15. Find a dog to hang out with. My friend Elliot once told me he likes dogs because they’re an animal you can overwhelm with happiness, which is something I grin to myself about . (If you want to make life better for a dog no one wants, you can foster or adopt a dog at your local SPCA. You can also just volunteer there and take those dogs for walks, if your life doesn’t permit permanent or semi-permanent dogs.)
16. If you like the football, watch it. But turn off the television, or at least the sound, when new commercials start using the latest advances in psychology, digital imaging, and the pseudoscience of cool to sell you things you don’t need. Do I sound like a grumpy old man? So be it.
17. Copy down a poem that you actually like and memorize it. Poems aren’t just for tenth grade lit review. If, in keeping with the spirit of Thanksgiving, you’re feeling like appreciating things that are great about America, Walt Whitman might be a good place to start.

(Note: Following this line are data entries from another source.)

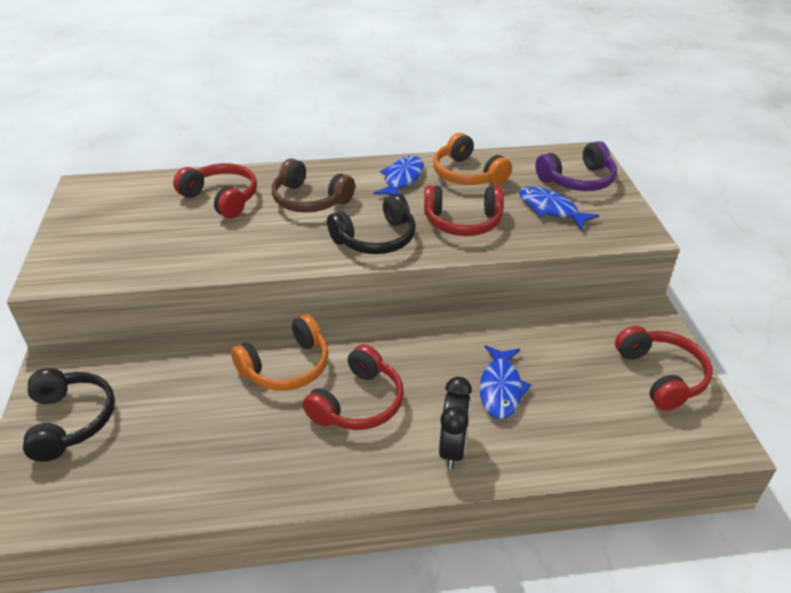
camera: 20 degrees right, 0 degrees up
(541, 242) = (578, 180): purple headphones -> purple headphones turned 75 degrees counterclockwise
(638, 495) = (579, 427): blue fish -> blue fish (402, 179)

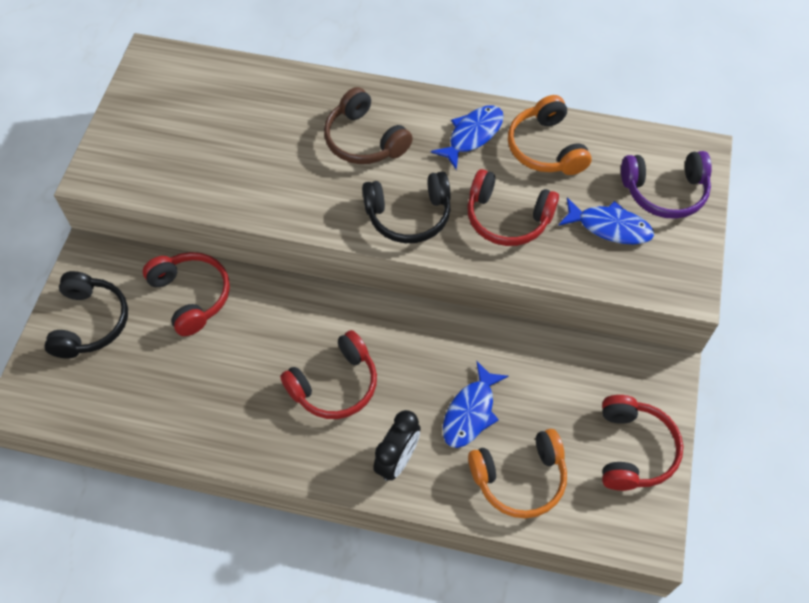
camera: 20 degrees right, 20 degrees up
(222, 198) = (278, 112): red headphones -> red headphones (191, 296)
(287, 367) = (286, 324): orange headphones -> orange headphones (520, 478)
(550, 209) = (610, 227): blue fish -> blue fish turned 135 degrees clockwise

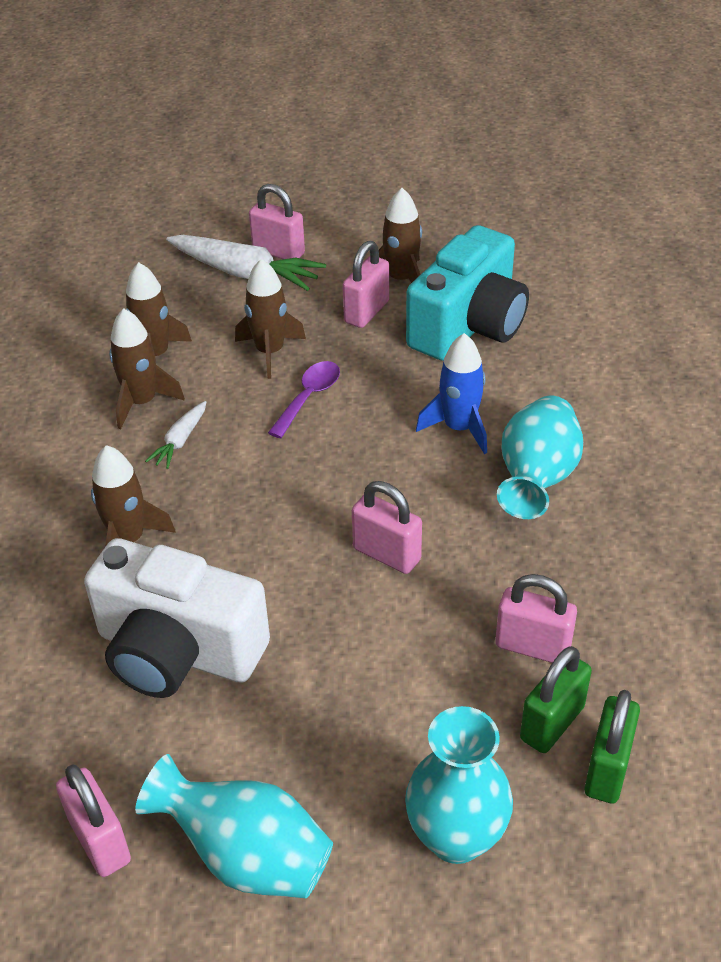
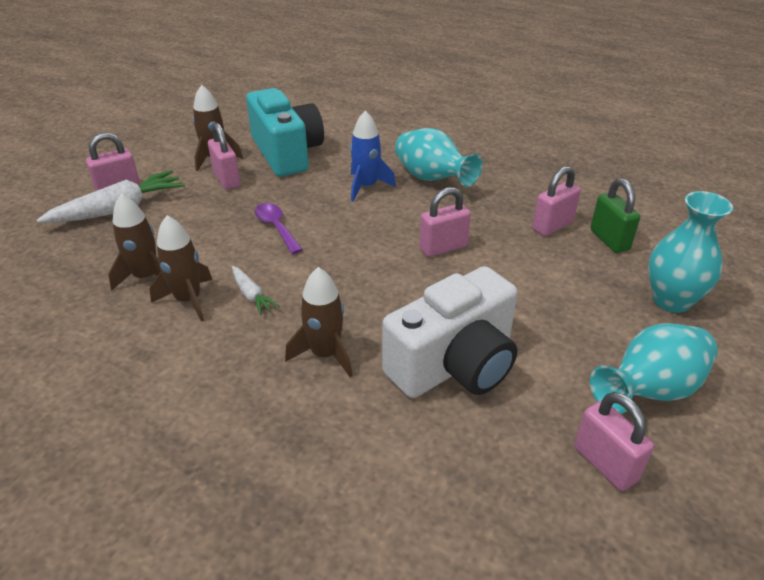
camera: 60 degrees left, 5 degrees down
(100, 841) = (605, 463): pink padlock -> pink padlock turned 60 degrees clockwise
(270, 352) = (213, 227): brown rocket -> none
(607, 769) = (649, 235): green padlock -> none

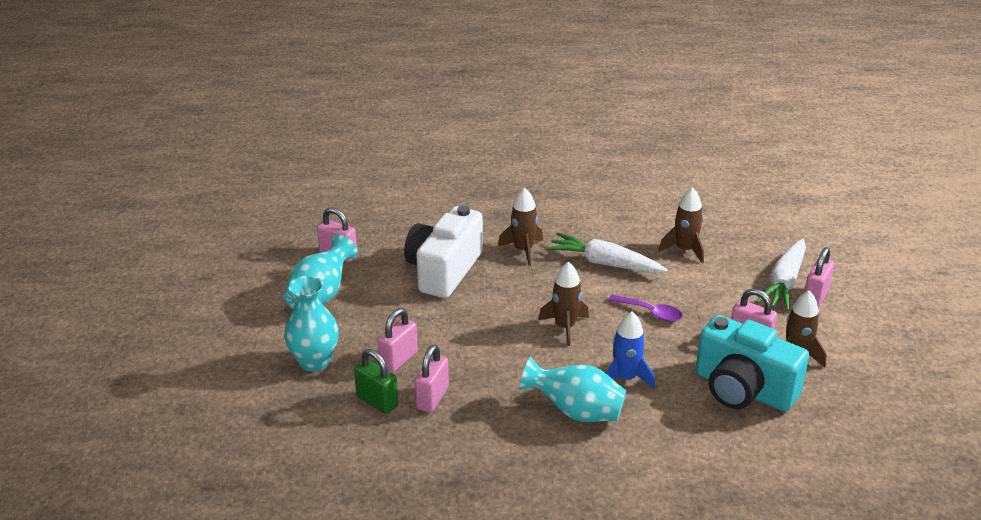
camera: 150 degrees right, 5 degrees down
(188, 300) = (638, 248): brown rocket -> brown rocket (565, 327)
(251, 295) = (604, 263): white carrot -> white carrot, size x1.98
(443, 248) = (509, 343): pink padlock -> pink padlock (398, 360)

18. Give your hand-copied poem to someone else, or post it on the bulletin board of your local library.
19. Find a sweater, a rocking chair, a glass of something delicious, and a pipe, if you’re into pipes. Spend quality time pretending to be your grandfather, or alternately, being a grandfather, if you’re actually a grandfather.
20. Get really drunk with someone you love.

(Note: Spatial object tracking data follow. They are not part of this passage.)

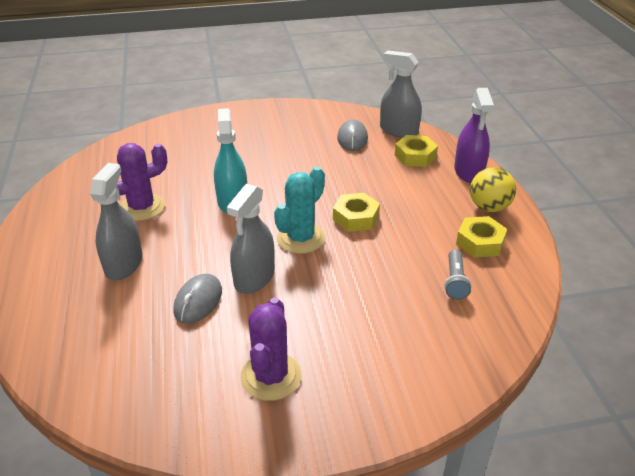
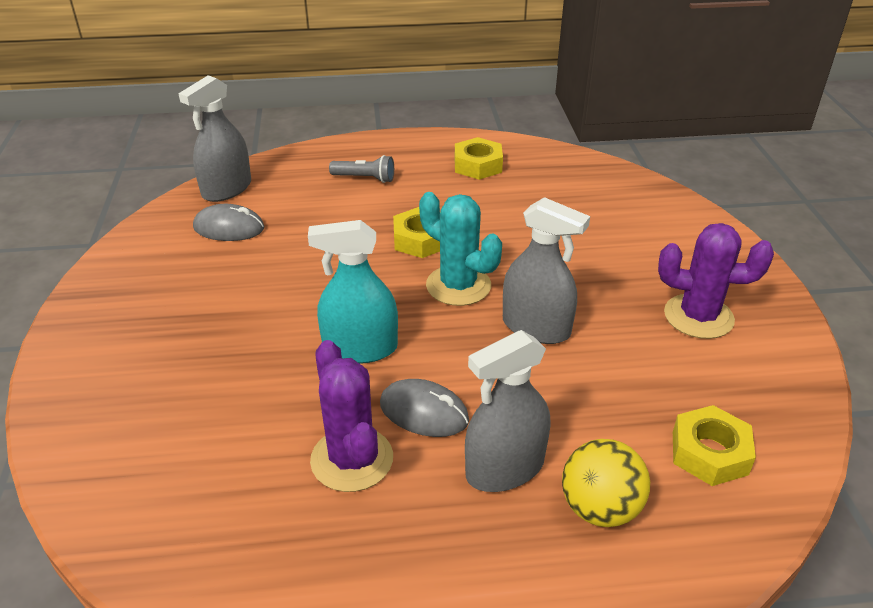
camera: 85 degrees left, 0 degrees up
(124, 264) = (505, 468): grey spray bottle -> grey spray bottle turned 45 degrees counterclockwise
(198, 301) = (584, 379): grey mouse -> grey mouse (424, 412)
(415, 156) = (296, 184): yellow nut -> yellow nut (709, 453)
(455, 281) = (540, 187): grey flashlight -> grey flashlight (365, 178)
(468, 171) = (344, 153): purple spray bottle -> none
(489, 207) = (417, 152): yellow ball -> yellow ball (600, 508)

21. Dance in your kitchen, at the bus stop, in a dance hall, alone, with a friend, or with your dog. Whatever. Dance. Here’s a good song to start dancing to, if you’re looking for inspiration.
22. Make a fire and sit around it with friends, watching the flames.
23. Make walnut boats. This is actually a Czech Christmas tradition, but I like it, and I want to do it more often.
24. Build something with your hands. Here is a good place to look for things to build with your hands, and how to build them.
25. Find a copy of your favourite book and leave it on a park bench for a stranger.
26. If you are American or Canadian, recognize that though Thanksgiving is a nice family holiday, the history of colonial relations with First Nations peoples was often not nice at all. Think about the legacy this leaves in the present — for example, the Idle No More movement reacts to issues facing First Nations communities today.
27. Kiss someone, hug someone, hold someone’s hand. Make the universe feel a little less cold and vast.
28. Donate money to a cause you believe in.
29. Better yet, donate your time to a cause you believe in. If you’re not sure where to start, public libraries and local newspapers often have volunteer postings.
30. Donate food to someone who needs it — volunteer at a soup kitchen, or find a community box.
31. In general, find things that you have and don’t need. Find a way to give them to someone who needs them.
32. Make a list of things that you are thankful for. Update it often.
33. Keep a notebook of memories, people, and things that make you happy. Reread it often.
34. Plant something that will grow. This will only work if you have a warm house or live in a place that is not about to get bloody cold for the next four months. If this is not the case, plan to plant something when it’s not bloody cold. If, like me, you are bad at keeping plants alive, basil is a relatively foolproof place to start.
35. Take a roll of photos with a film camera and have it developed. Put the photos on your wall. They may not be “good,” but they’ll be a testament to being alive.
36. Consider participating in Buy Nothing Day. Do not stampede Walmart. Do something else instead. Really, almost anything.
37. Actually, do you want to read about why Walmart is very messed up, and what you can do to change it? There’s information here.
38. Make a giant meal, share it with people you love, then take a nap. Oh, you mean that’s how Thanksgiving normally goes? That is really pretty great. Carry on.